Thaine could not tell Jo of Leigh’s affairs, and he felt that the Shirleys’ intimacy with his father’s family and his own expressed admiration and attention to Jo were sufficient to protect him from jealousy. Jo stiffened visibly.
“Thaine Aydelot, what’s the reason for your actions – Oh, I don’t care. Go to Shirley’s, by all means. Everybody to his likes,” she cried angrily.
“Well, that’s my rathers for tonight, and I can’t help it,” Thaine answered hotly.
“Of course you can’t. Let’s go home quick so you can get off early,” Jo said in an angered tone.
“I’ll go as slowly as I can. You can’t get rid of me so.” Thaine was getting control of himself again.
“Say, Thaine, tell me why you go away from our company tonight,” Jo pleaded softly, putting her hand on her companion’s arm. “Don’t you care to come to our house any more?”
They were in the buggy now on the driveway across the lake. Thaine recalled the moonlight hour when he sat with Leigh, of how little Leigh seemed to be thinking of herself, of how he had admired her because she demanded no admiration from him. Was there an obligation demanded here today? And had he given grounds for such obligation? Past question, he had.
“Jo, you must take me just as I am,” he said. “All the boys are ready to crowd into any place I vacate around Cyrus Bennington’s premises. You won’t miss one from your company tonight. I may get desperate – and kill off a few of them sometime to make you really miss me.”
He knew he was talking foolishly. He had felt himself superior to the other young men who obeyed every wish of Jo’s. He had been flattered always by her evident preference for his company, and had not thought of himself as being controlled by her before. He had been too willing to do her bidding. Today, for the first time, her rule was irksome. In spite of his efforts to be agreeable, the drive homeward was not a happy one.
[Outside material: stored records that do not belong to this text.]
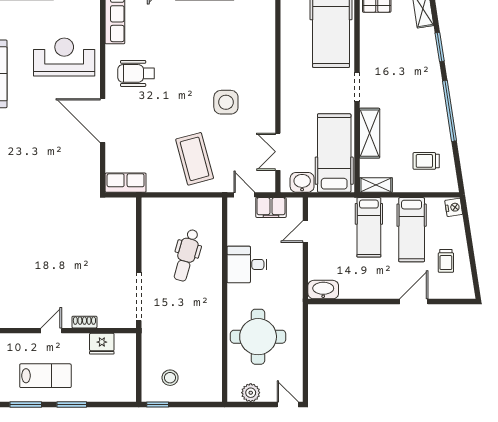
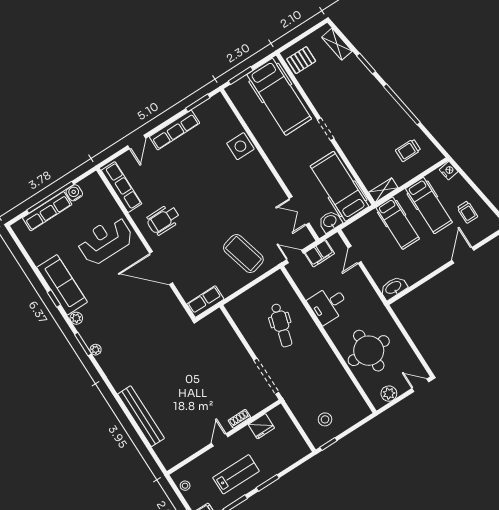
side table: (226, 102) -> (240, 146), moved
shelving: (370, 133) -> (356, 156), removed

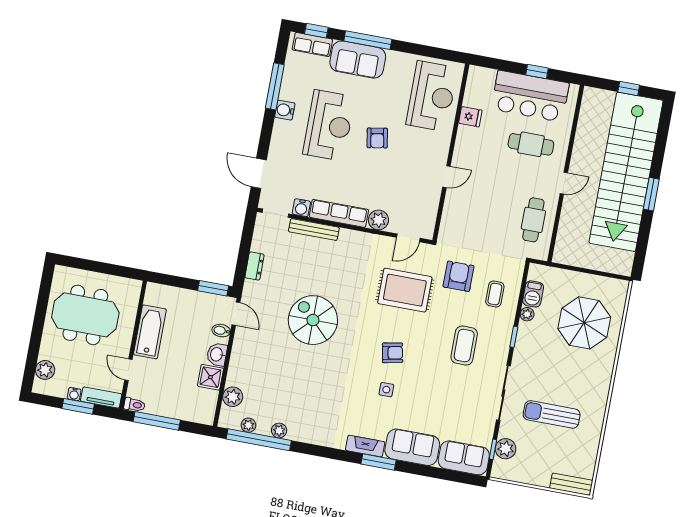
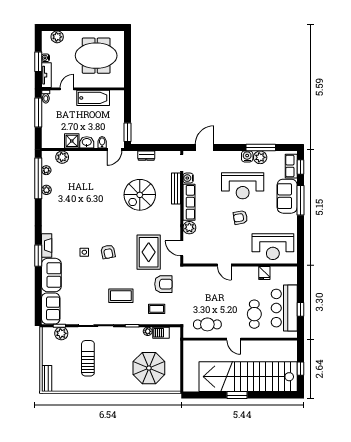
plant: (290, 90) -> (260, 157), added
meeting table: (85, 315) -> (96, 56), turned 90
spiral stairs: (313, 320) -> (140, 195), moved, turned 180

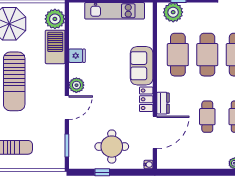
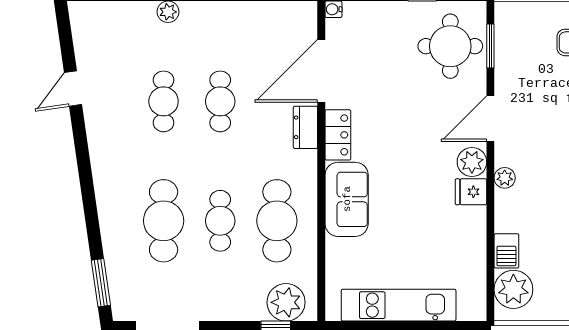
barbecue: (55, 47) -> (506, 251), width x0.53, depth x0.65
cafe table: (207, 55) -> (220, 221), width x0.73, depth x0.74
fridge: (77, 56) -> (471, 192), moved
plant: (59, 77) -> (505, 178), added
round table: (112, 147) -> (450, 46), moved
It was twilight when Thaine reached the Cloverdale Ranch and found Leigh waiting for him on the wide porch. All the way down the river he had been calling himself names and letting his conscience stab him unmercifully. And once when something spoke within him, saying, “You never told Jo you were fond of her. You have not done her any wrong,” he stifled back the pleasing voice and despised himself for trying to find such excuse. He was only nineteen and had not had the stern discipline of war that Asher Aydelot had known at the same age.
Jo had offered no further complaint at his refusing her invitation. She played the vastly more effective part of being grieved but not angry, and her quiet good-by was so unlike pretty imperious Jo Bennington that Thaine was tempted to go back and spend the evening in her company. Yet, strangely enough, he did not blame Leigh for being the cause of his discomfort, as he should have done. As he neared her home, his conscience grew less and less noisy, and when he sat at last in Jim Shirley’s easy porch chair with Leigh in a low rocker facing him, while the long summer Sabbath twilight was falling on the peaceful landscape about him, he had almost forgotten Jo’s claim on him.
“Doctor Carey came down to see me,” Leigh was saying, “just as you were kind enough to ask him to do. He told me he had no money of his own to loan, but he knew of a fund he might control in a few days. He had to leave Kansas yesterday on a business trip, but he will see me as soon as he comes back.”
“Better than gold! Your plans just fall together and fit in, don’t they?” Thaine exclaimed. “Will he be back in time, though?”
“Yes. But really, Thaine,” Leigh’s eyes were beautiful in the twilight, “I never should have thought of Doctor Carey if it hadn’t been for you.”
“I am of some use to the community after all,” Thaine said with serious face.